* Exercise data
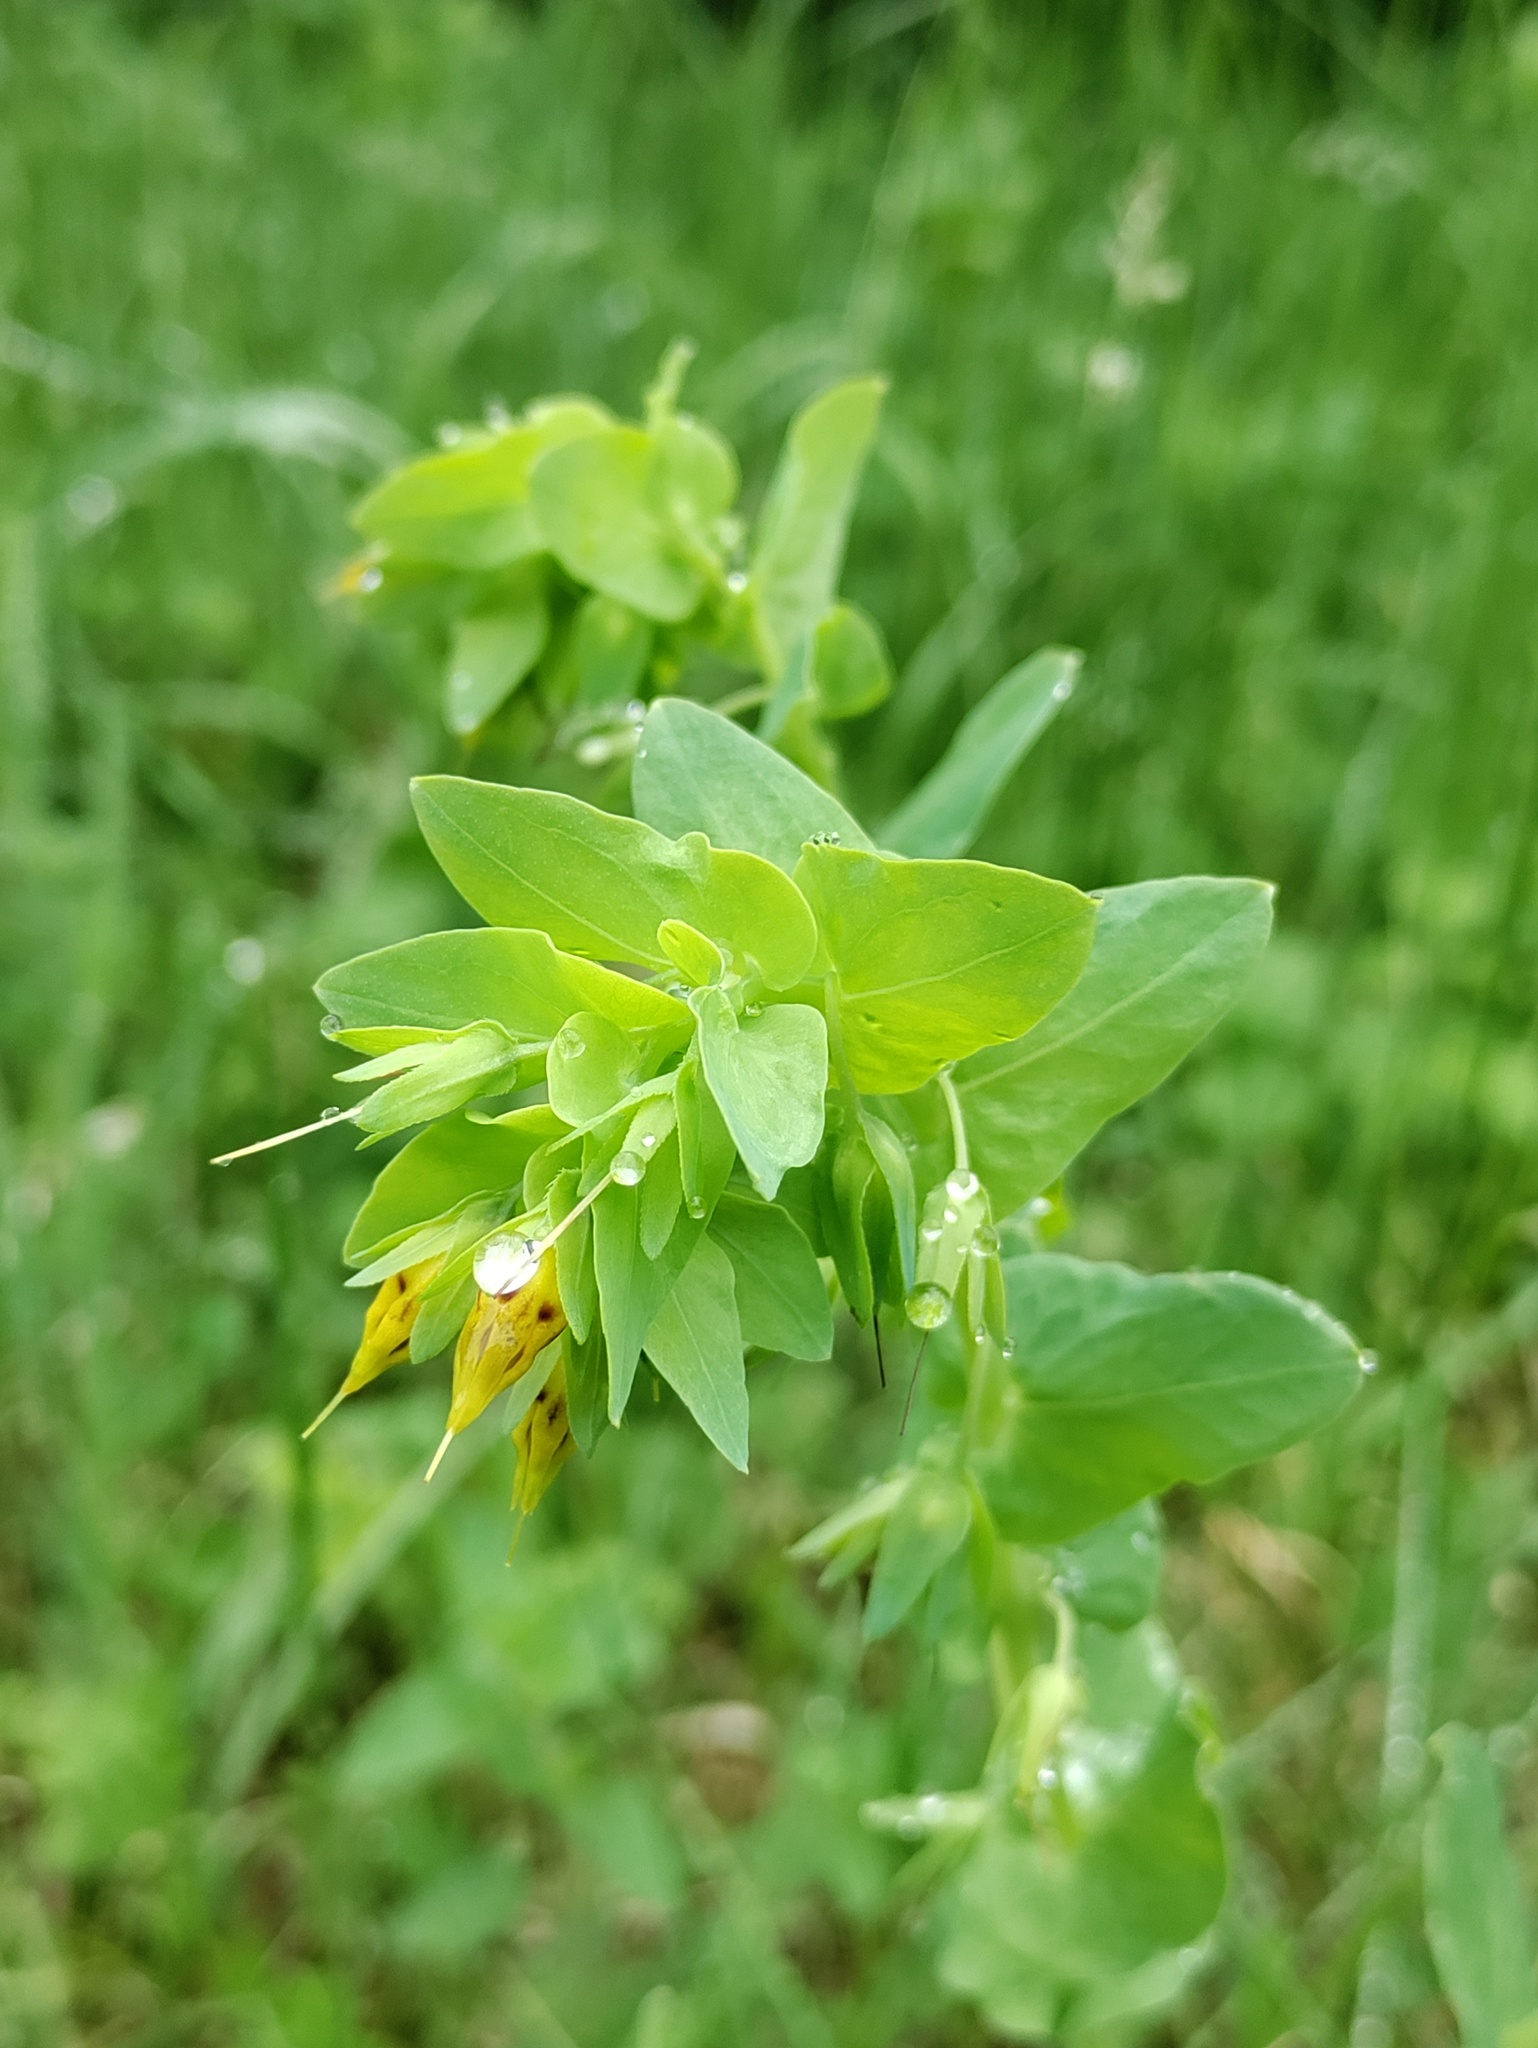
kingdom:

--

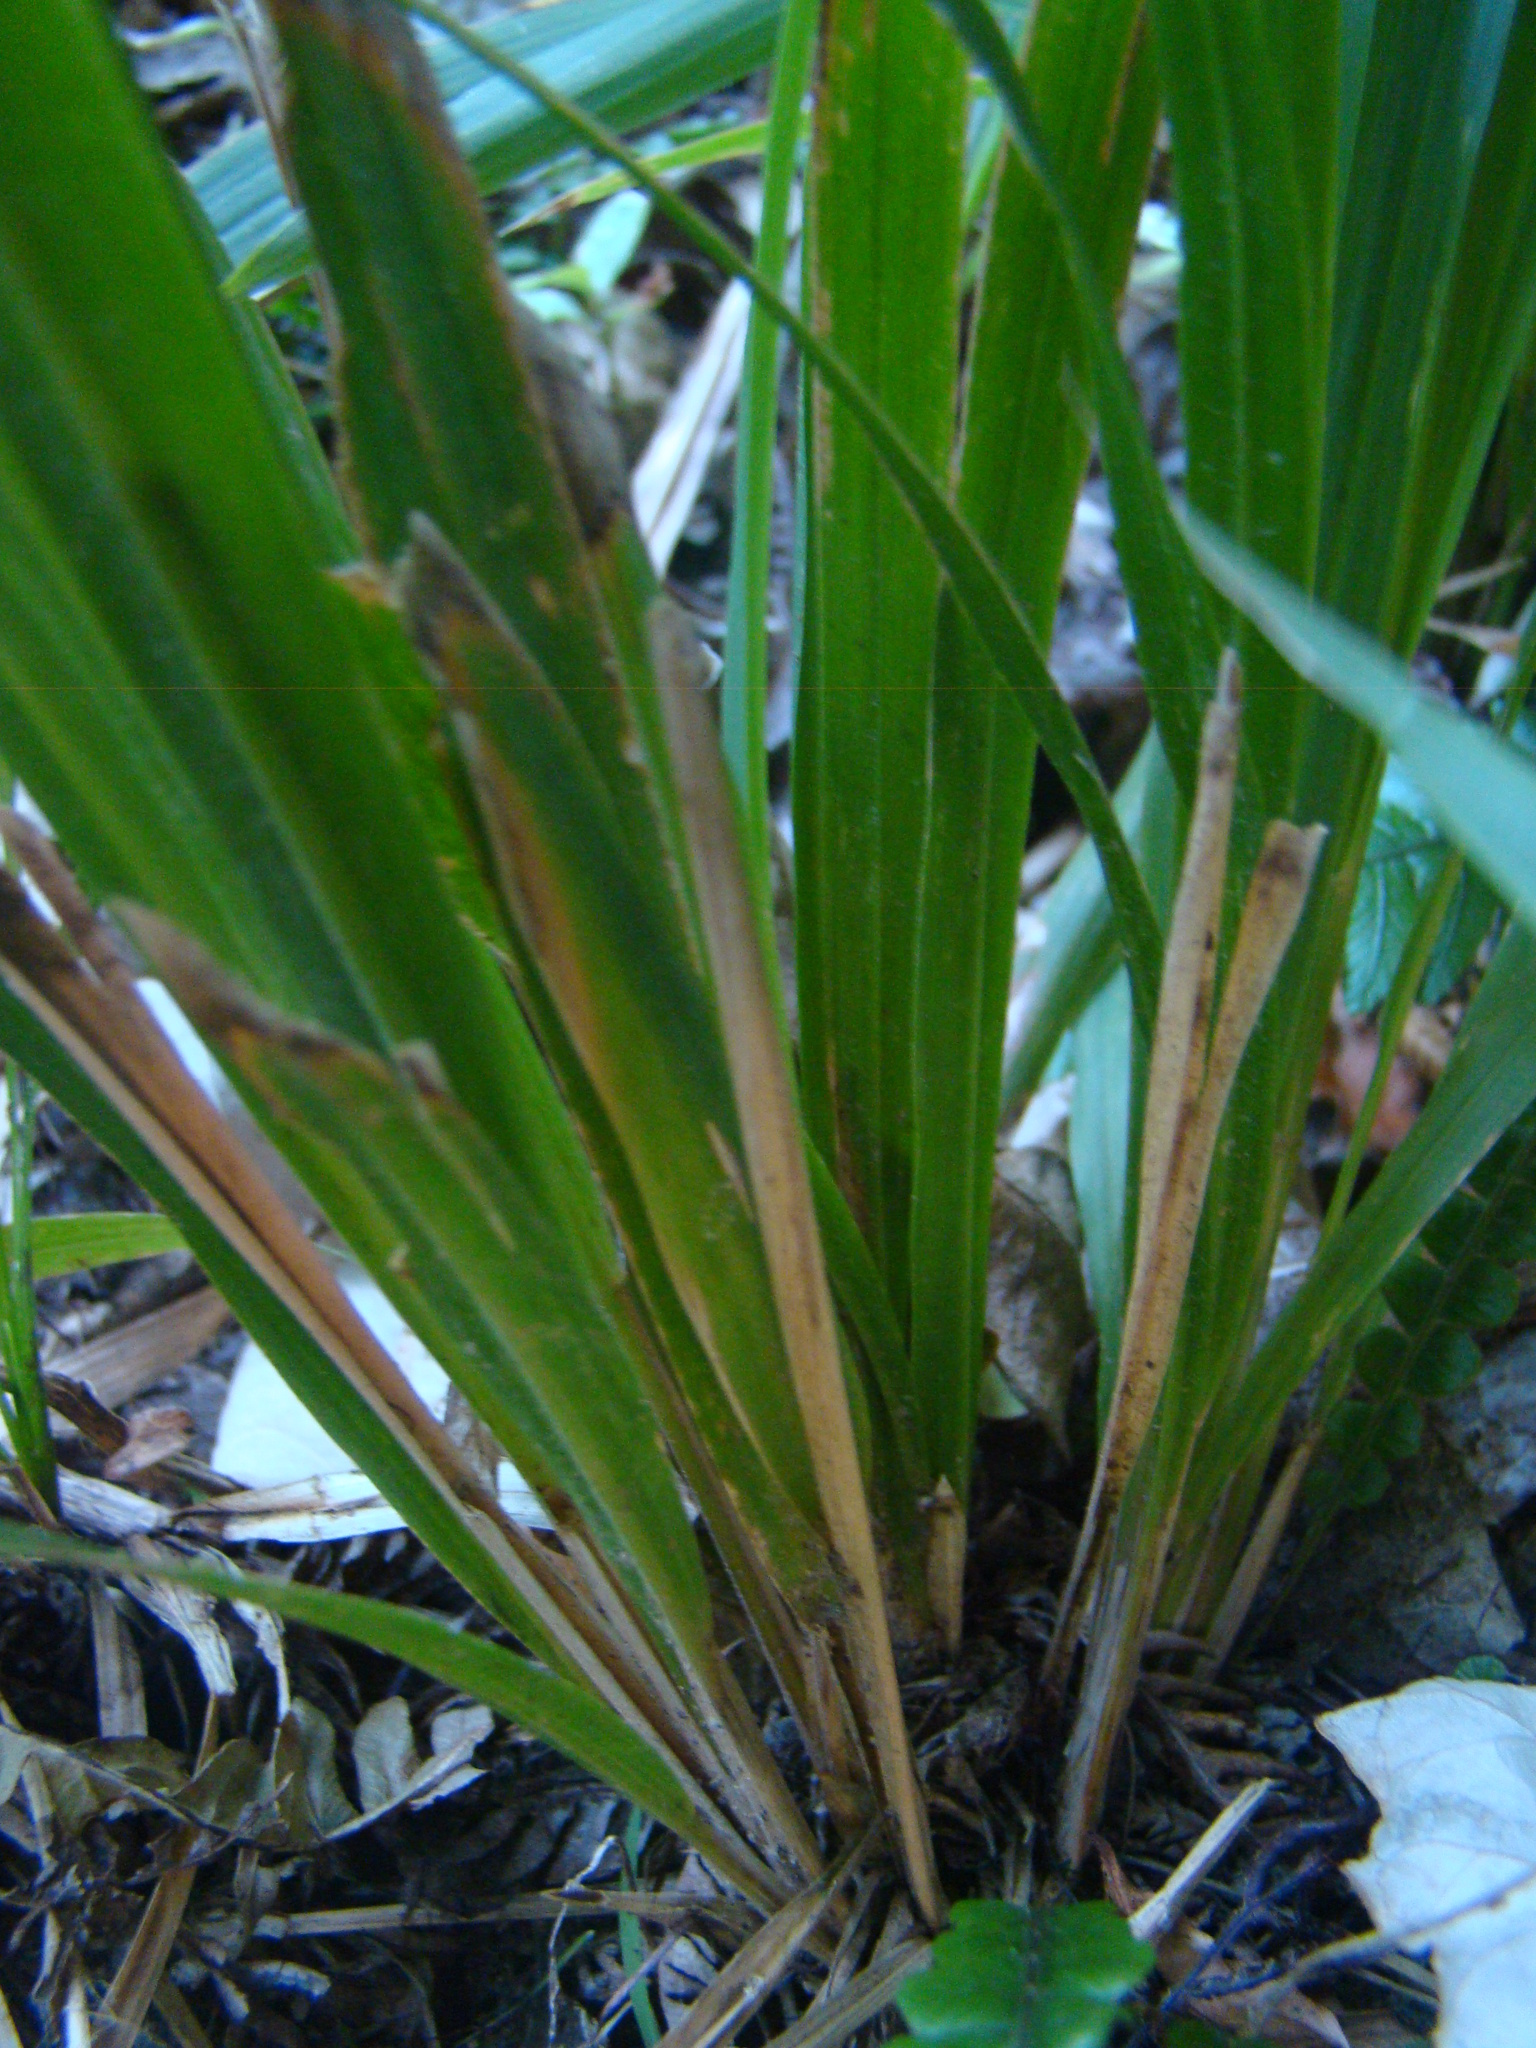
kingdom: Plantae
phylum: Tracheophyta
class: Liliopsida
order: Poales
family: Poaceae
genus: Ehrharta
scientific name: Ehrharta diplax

* Your task
Copy out the lines of the records from the one holding "phylum: Tracheophyta" through the one holding "scientific name: Ehrharta diplax", both included, with nothing changed.

* Correct output
phylum: Tracheophyta
class: Liliopsida
order: Poales
family: Poaceae
genus: Ehrharta
scientific name: Ehrharta diplax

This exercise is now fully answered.